* [RECORDED INFORMATION]
__________
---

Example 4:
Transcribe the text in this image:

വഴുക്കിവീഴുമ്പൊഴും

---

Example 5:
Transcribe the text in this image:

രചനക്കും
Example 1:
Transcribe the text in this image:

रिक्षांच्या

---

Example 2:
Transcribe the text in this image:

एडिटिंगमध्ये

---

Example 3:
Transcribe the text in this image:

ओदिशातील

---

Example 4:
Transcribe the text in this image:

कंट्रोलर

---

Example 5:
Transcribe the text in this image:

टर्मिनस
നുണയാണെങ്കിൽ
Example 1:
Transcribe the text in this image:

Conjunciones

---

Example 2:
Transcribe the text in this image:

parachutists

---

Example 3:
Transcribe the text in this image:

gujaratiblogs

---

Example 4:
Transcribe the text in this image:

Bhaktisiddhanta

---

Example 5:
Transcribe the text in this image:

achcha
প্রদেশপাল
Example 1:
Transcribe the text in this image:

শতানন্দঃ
__________
* [TASK DIRECTIONS]
Copy every one of the items above word for word, in the order they appear.

* [ANSWER TO THIS TASK]
---

Example 4:
Transcribe the text in this image:

വഴുക്കിവീഴുമ്പൊഴും

---

Example 5:
Transcribe the text in this image:

രചനക്കും
Example 1:
Transcribe the text in this image:

रिक्षांच्या

---

Example 2:
Transcribe the text in this image:

एडिटिंगमध्ये

---

Example 3:
Transcribe the text in this image:

ओदिशातील

---

Example 4:
Transcribe the text in this image:

कंट्रोलर

---

Example 5:
Transcribe the text in this image:

टर्मिनस
നുണയാണെങ്കിൽ
Example 1:
Transcribe the text in this image:

Conjunciones

---

Example 2:
Transcribe the text in this image:

parachutists

---

Example 3:
Transcribe the text in this image:

gujaratiblogs

---

Example 4:
Transcribe the text in this image:

Bhaktisiddhanta

---

Example 5:
Transcribe the text in this image:

achcha
প্রদেশপাল
Example 1:
Transcribe the text in this image:

শতানন্দঃ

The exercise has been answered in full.